To be competitive in today’s international marketplace, NC programs need to be not only fast but efficient. In the case of machining, the most efficient NC program is the one that removes the largest volume of material in the least amount of time.

But it does not typically do it using the fastest possible feedrates.
To create the most efficient machining processes possible, optimization software can determine the best feedrates to use for each cut. Achieving the best feedrates for each cut in an NC program is certainly a desirable goal, but it is practically impossible to do manually, especially on a large mold machining path. Trying to visualize the cutter contact and cutting conditions for each cut in a large NC program, then calculating the best feedrates for the cuts, and finally manually inserting hundreds or thousands of different feedrates for each changing condition is not practical. An incorrect feedrate estimate or editing error can break the cutting tool, damage the fixture or scrap the part.

Without software to optimize the feedrates, the moldmaker or NC program-mer is forced to choose a single feedrate for an entire machining sequence. Because of this restriction he must choose his feedrate and machining strategy to ensure the cutter will not be overloaded and break. Thus he must choose either a slow conservative feedrate with heavier cuts, or use a machining strategy with very light cuts at a higher feedrate. Unfortunately, in his attempt to avoid overloading or breaking the cutter, either choice results in very inefficient machining, and usually premature cutter wear. The resulting wasted time and increased costs are not tolerated in today’s internationally competitive environment.

The most common choice today is to select a machining strategy that allows running the machine at or near its maximum feedrate while using a small enough axial depth-of-cut so there is never an excessive removal rate that could break the cutter. While this high-speed machining technique is attractive because the machine is moving as fast as it can, it is not cutting very efficiently.

Cutting at or near a machine’s maximum feedrate, with very light cuts and a small step-down can actually create many inefficient passes and can defeat the goal of reducing time. Also, this method often results in premature cutter wear due to the light chip load (see Figure 1, page 41). Achieving the shortest cutting time is unrelated to feedrate, but rather is directly the result of achieving the highest volume removal rate. High-efficiency machining—cutting a part in the least amount of time—is the real goal. Cutting at a greater depth than is typically recommended by most high-speed strategies is often much more efficient, but the danger is the cutter may encounter an overloaded condition—causing breakage or exceeding the horsepower on the machine. The key to achieving high-efficiency machining is to vary the feedrates to achieve the highest volume removal rate possible, while still protecting the cutter from overloading or breaking.

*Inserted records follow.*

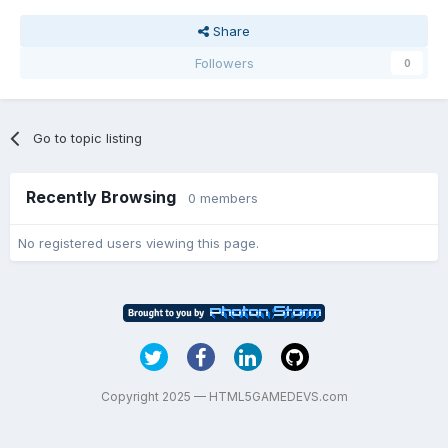
Share
Followers
0
Go to topic listing
Recently Browsing
0 members
No registered users viewing this page.
Copyright 2025 — HTML5GAMEDEVS.com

High-efficiency machining is only possible with software that will adjust NC program cutting speeds to make the machining process faster, more efficient and of higher quality. This is a knowledge-based machining approach that uses a combination of software to detect conditions and adjust feedrates according to settings entered by each shop’s local machining expert, essentially adding intelligence to each cutter in the shop. During the simulation, the software knows the exact depth, width contact area and direction of each cut because the software also knows the exact shape of the in-process material at every instant of the machining sequence. And, it knows exactly how much material is removed by each cut segment and the exact shape of the cutter contact with the material.
The precise cutter/stock geometry information can be used, for example, to calculate the maximum chip thickness for a given cut. Chip thickness is more than simply feed per tooth or the amount of advance into material for each tooth of the cutter. It is a complex 3-D modeling of the cutter and the material volume, requiring determination of the maximum engagement of the tooth into material. This calculation requires an accurate 3-D model of the instantaneous in-process material.

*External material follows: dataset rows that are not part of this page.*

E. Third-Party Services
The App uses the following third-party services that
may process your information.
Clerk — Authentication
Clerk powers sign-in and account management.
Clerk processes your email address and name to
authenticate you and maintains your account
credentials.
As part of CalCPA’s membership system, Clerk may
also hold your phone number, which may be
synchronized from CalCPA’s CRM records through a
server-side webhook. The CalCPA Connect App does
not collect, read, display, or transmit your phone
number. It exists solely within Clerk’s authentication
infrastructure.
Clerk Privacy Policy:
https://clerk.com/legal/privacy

With this unique knowledge set, optimization software determines the best feedrate for each cutting condition encountered—taking into account the volume of material removed, chip load, and machine acceleration and deceleration requirements. If desired, the software also can divide cuts into smaller segments and vary the feedrates as needed in order to maintain a consistent chip load or volume removal rate. It then creates a new NC program with the same trajectory as the original, but with improved feedrates.

Maintaining a constant chip thickness is especially important in high-speed finishing operations. As much as 40 to 60 percent of mold and die manufacturing costs are associated with the finish machining process. Reducing the time required during this phase is a significant benefit that can dramatically improve the way manufacturers do business. And, using optimization software is a way to combat the chip thinning problem, as recommended by the cutting tool manufacturers to significantly increase tool life.